→ **AIM**:
Turn the lines of all the records below into a single numbered list, leaving out any blank lines.

**********

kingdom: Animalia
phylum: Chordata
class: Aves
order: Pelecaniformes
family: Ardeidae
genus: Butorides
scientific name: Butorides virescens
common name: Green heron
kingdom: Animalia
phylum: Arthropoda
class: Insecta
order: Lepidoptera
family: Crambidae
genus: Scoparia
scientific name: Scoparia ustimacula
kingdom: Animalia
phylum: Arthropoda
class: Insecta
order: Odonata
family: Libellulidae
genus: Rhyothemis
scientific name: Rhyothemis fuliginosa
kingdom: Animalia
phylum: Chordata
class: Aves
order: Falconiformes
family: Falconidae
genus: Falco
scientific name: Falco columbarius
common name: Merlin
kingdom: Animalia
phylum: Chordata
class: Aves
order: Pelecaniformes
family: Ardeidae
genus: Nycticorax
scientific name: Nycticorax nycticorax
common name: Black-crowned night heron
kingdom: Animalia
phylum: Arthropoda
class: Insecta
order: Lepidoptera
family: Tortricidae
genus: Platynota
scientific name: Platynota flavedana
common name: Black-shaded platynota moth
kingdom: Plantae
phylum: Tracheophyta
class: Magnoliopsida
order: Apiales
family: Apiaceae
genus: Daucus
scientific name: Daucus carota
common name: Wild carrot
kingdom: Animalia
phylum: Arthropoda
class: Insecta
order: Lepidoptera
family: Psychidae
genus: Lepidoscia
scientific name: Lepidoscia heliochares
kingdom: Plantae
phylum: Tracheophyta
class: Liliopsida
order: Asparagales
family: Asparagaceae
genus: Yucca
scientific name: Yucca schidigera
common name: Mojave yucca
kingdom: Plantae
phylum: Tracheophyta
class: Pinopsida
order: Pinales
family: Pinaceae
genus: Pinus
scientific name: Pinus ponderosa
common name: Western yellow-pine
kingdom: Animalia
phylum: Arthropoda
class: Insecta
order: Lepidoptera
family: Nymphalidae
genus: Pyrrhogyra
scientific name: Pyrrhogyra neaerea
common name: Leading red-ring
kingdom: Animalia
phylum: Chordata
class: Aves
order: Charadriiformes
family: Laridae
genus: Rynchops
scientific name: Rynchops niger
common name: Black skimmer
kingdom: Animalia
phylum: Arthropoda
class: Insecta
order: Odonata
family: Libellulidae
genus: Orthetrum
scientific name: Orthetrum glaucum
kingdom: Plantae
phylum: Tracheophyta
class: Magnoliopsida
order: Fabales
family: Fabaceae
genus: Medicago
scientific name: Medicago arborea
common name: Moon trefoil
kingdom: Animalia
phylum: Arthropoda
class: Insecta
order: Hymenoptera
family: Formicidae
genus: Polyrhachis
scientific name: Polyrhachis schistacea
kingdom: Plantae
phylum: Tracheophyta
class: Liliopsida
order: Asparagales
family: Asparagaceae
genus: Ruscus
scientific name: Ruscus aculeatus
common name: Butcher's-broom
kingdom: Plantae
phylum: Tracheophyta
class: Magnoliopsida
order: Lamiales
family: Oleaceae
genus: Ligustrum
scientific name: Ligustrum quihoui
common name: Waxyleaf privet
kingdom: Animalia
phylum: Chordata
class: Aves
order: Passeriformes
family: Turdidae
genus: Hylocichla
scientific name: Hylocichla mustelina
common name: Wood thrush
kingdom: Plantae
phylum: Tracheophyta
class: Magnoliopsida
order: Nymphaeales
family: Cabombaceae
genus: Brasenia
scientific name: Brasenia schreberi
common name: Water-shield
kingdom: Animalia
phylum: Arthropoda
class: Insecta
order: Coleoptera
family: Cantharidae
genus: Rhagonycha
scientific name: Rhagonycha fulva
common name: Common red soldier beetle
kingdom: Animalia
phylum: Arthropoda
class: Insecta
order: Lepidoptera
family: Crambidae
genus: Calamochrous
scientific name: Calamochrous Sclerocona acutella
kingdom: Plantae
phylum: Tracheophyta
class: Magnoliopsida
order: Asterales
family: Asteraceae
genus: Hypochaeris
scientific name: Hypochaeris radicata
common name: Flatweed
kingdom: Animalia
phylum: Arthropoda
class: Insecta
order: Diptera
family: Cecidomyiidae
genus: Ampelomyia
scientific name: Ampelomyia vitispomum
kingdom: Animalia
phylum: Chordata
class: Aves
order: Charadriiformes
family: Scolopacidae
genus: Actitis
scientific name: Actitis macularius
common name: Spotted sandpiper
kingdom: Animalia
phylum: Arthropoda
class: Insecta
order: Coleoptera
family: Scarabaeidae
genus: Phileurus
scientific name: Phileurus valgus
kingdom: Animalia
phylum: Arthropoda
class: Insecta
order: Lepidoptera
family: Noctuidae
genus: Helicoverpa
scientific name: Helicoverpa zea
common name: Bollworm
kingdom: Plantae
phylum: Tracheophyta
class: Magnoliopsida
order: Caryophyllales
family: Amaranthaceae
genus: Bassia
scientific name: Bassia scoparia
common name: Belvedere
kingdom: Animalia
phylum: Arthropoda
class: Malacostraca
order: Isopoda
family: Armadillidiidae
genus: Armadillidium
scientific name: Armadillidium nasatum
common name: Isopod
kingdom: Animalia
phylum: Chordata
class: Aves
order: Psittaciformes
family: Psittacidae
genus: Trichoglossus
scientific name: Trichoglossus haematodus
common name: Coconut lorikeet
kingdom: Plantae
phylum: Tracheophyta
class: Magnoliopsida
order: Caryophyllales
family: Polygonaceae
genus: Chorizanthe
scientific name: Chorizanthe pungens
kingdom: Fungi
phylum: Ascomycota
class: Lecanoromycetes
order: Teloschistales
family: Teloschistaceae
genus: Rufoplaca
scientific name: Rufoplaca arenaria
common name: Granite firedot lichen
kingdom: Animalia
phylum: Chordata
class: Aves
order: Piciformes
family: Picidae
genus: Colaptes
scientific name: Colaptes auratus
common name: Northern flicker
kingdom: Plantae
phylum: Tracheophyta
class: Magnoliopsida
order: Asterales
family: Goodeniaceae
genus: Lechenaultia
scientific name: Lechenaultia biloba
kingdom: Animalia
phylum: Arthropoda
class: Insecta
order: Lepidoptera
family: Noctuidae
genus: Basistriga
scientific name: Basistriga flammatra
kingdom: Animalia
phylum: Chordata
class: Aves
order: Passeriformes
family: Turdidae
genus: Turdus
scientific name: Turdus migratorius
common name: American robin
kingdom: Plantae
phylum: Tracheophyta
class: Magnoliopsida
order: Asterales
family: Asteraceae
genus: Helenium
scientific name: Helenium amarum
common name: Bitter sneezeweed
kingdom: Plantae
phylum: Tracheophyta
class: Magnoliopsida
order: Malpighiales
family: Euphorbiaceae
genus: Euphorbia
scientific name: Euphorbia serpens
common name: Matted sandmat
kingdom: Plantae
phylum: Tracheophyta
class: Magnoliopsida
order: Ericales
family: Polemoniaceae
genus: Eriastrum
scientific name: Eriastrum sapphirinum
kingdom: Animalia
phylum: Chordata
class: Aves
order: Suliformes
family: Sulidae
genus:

**********

→ **FINAL RESULT**:
1. kingdom: Animalia
2. phylum: Chordata
3. class: Aves
4. order: Pelecaniformes
5. family: Ardeidae
6. genus: Butorides
7. scientific name: Butorides virescens
8. common name: Green heron
9. kingdom: Animalia
10. phylum: Arthropoda
11. class: Insecta
12. order: Lepidoptera
13. family: Crambidae
14. genus: Scoparia
15. scientific name: Scoparia ustimacula
16. kingdom: Animalia
17. phylum: Arthropoda
18. class: Insecta
19. order: Odonata
20. family: Libellulidae
21. genus: Rhyothemis
22. scientific name: Rhyothemis fuliginosa
23. kingdom: Animalia
24. phylum: Chordata
25. class: Aves
26. order: Falconiformes
27. family: Falconidae
28. genus: Falco
29. scientific name: Falco columbarius
30. common name: Merlin
31. kingdom: Animalia
32. phylum: Chordata
33. class: Aves
34. order: Pelecaniformes
35. family: Ardeidae
36. genus: Nycticorax
37. scientific name: Nycticorax nycticorax
38. common name: Black-crowned night heron
39. kingdom: Animalia
40. phylum: Arthropoda
41. class: Insecta
42. order: Lepidoptera
43. family: Tortricidae
44. genus: Platynota
45. scientific name: Platynota flavedana
46. common name: Black-shaded platynota moth
47. kingdom: Plantae
48. phylum: Tracheophyta
49. class: Magnoliopsida
50. order: Apiales
51. family: Apiaceae
52. genus: Daucus
53. scientific name: Daucus carota
54. common name: Wild carrot
55. kingdom: Animalia
56. phylum: Arthropoda
57. class: Insecta
58. order: Lepidoptera
59. family: Psychidae
60. genus: Lepidoscia
61. scientific name: Lepidoscia heliochares
62. kingdom: Plantae
63. phylum: Tracheophyta
64. class: Liliopsida
65. order: Asparagales
66. family: Asparagaceae
67. genus: Yucca
68. scientific name: Yucca schidigera
69. common name: Mojave yucca
70. kingdom: Plantae
71. phylum: Tracheophyta
72. class: Pinopsida
73. order: Pinales
74. family: Pinaceae
75. genus: Pinus
76. scientific name: Pinus ponderosa
77. common name: Western yellow-pine
78. kingdom: Animalia
79. phylum: Arthropoda
80. class: Insecta
81. order: Lepidoptera
82. family: Nymphalidae
83. genus: Pyrrhogyra
84. scientific name: Pyrrhogyra neaerea
85. common name: Leading red-ring
86. kingdom: Animalia
87. phylum: Chordata
88. class: Aves
89. order: Charadriiformes
90. family: Laridae
91. genus: Rynchops
92. scientific name: Rynchops niger
93. common name: Black skimmer
94. kingdom: Animalia
95. phylum: Arthropoda
96. class: Insecta
97. order: Odonata
98. family: Libellulidae
99. genus: Orthetrum
100. scientific name: Orthetrum glaucum
101. kingdom: Plantae
102. phylum: Tracheophyta
103. class: Magnoliopsida
104. order: Fabales
105. family: Fabaceae
106. genus: Medicago
107. scientific name: Medicago arborea
108. common name: Moon trefoil
109. kingdom: Animalia
110. phylum: Arthropoda
111. class: Insecta
112. order: Hymenoptera
113. family: Formicidae
114. genus: Polyrhachis
115. scientific name: Polyrhachis schistacea
116. kingdom: Plantae
117. phylum: Tracheophyta
118. class: Liliopsida
119. order: Asparagales
120. family: Asparagaceae
121. genus: Ruscus
122. scientific name: Ruscus aculeatus
123. common name: Butcher's-broom
124. kingdom: Plantae
125. phylum: Tracheophyta
126. class: Magnoliopsida
127. order: Lamiales
128. family: Oleaceae
129. genus: Ligustrum
130. scientific name: Ligustrum quihoui
131. common name: Waxyleaf privet
132. kingdom: Animalia
133. phylum: Chordata
134. class: Aves
135. order: Passeriformes
136. family: Turdidae
137. genus: Hylocichla
138. scientific name: Hylocichla mustelina
139. common name: Wood thrush
140. kingdom: Plantae
141. phylum: Tracheophyta
142. class: Magnoliopsida
143. order: Nymphaeales
144. family: Cabombaceae
145. genus: Brasenia
146. scientific name: Brasenia schreberi
147. common name: Water-shield
148. kingdom: Animalia
149. phylum: Arthropoda
150. class: Insecta
151. order: Coleoptera
152. family: Cantharidae
153. genus: Rhagonycha
154. scientific name: Rhagonycha fulva
155. common name: Common red soldier beetle
156. kingdom: Animalia
157. phylum: Arthropoda
158. class: Insecta
159. order: Lepidoptera
160. family: Crambidae
161. genus: Calamochrous
162. scientific name: Calamochrous Sclerocona acutella
163. kingdom: Plantae
164. phylum: Tracheophyta
165. class: Magnoliopsida
166. order: Asterales
167. family: Asteraceae
168. genus: Hypochaeris
169. scientific name: Hypochaeris radicata
170. common name: Flatweed
171. kingdom: Animalia
172. phylum: Arthropoda
173. class: Insecta
174. order: Diptera
175. family: Cecidomyiidae
176. genus: Ampelomyia
177. scientific name: Ampelomyia vitispomum
178. kingdom: Animalia
179. phylum: Chordata
180. class: Aves
181. order: Charadriiformes
182. family: Scolopacidae
183. genus: Actitis
184. scientific name: Actitis macularius
185. common name: Spotted sandpiper
186. kingdom: Animalia
187. phylum: Arthropoda
188. class: Insecta
189. order: Coleoptera
190. family: Scarabaeidae
191. genus: Phileurus
192. scientific name: Phileurus valgus
193. kingdom: Animalia
194. phylum: Arthropoda
195. class: Insecta
196. order: Lepidoptera
197. family: Noctuidae
198. genus: Helicoverpa
199. scientific name: Helicoverpa zea
200. common name: Bollworm
201. kingdom: Plantae
202. phylum: Tracheophyta
203. class: Magnoliopsida
204. order: Caryophyllales
205. family: Amaranthaceae
206. genus: Bassia
207. scientific name: Bassia scoparia
208. common name: Belvedere
209. kingdom: Animalia
210. phylum: Arthropoda
211. class: Malacostraca
212. order: Isopoda
213. family: Armadillidiidae
214. genus: Armadillidium
215. scientific name: Armadillidium nasatum
216. common name: Isopod
217. kingdom: Animalia
218. phylum: Chordata
219. class: Aves
220. order: Psittaciformes
221. family: Psittacidae
222. genus: Trichoglossus
223. scientific name: Trichoglossus haematodus
224. common name: Coconut lorikeet
225. kingdom: Plantae
226. phylum: Tracheophyta
227. class: Magnoliopsida
228. order: Caryophyllales
229. family: Polygonaceae
230. genus: Chorizanthe
231. scientific name: Chorizanthe pungens
232. kingdom: Fungi
233. phylum: Ascomycota
234. class: Lecanoromycetes
235. order: Teloschistales
236. family: Teloschistaceae
237. genus: Rufoplaca
238. scientific name: Rufoplaca arenaria
239. common name: Granite firedot lichen
240. kingdom: Animalia
241. phylum: Chordata
242. class: Aves
243. order: Piciformes
244. family: Picidae
245. genus: Colaptes
246. scientific name: Colaptes auratus
247. common name: Northern flicker
248. kingdom: Plantae
249. phylum: Tracheophyta
250. class: Magnoliopsida
251. order: Asterales
252. family: Goodeniaceae
253. genus: Lechenaultia
254. scientific name: Lechenaultia biloba
255. kingdom: Animalia
256. phylum: Arthropoda
257. class: Insecta
258. order: Lepidoptera
259. family: Noctuidae
260. genus: Basistriga
261. scientific name: Basistriga flammatra
262. kingdom: Animalia
263. phylum: Chordata
264. class: Aves
265. order: Passeriformes
266. family: Turdidae
267. genus: Turdus
268. scientific name: Turdus migratorius
269. common name: American robin
270. kingdom: Plantae
271. phylum: Tracheophyta
272. class: Magnoliopsida
273. order: Asterales
274. family: Asteraceae
275. genus: Helenium
276. scientific name: Helenium amarum
277. common name: Bitter sneezeweed
278. kingdom: Plantae
279. phylum: Tracheophyta
280. class: Magnoliopsida
281. order: Malpighiales
282. family: Euphorbiaceae
283. genus: Euphorbia
284. scientific name: Euphorbia serpens
285. common name: Matted sandmat
286. kingdom: Plantae
287. phylum: Tracheophyta
288. class: Magnoliopsida
289. order: Ericales
290. family: Polemoniaceae
291. genus: Eriastrum
292. scientific name: Eriastrum sapphirinum
293. kingdom: Animalia
294. phylum: Chordata
295. class: Aves
296. order: Suliformes
297. family: Sulidae
298. genus:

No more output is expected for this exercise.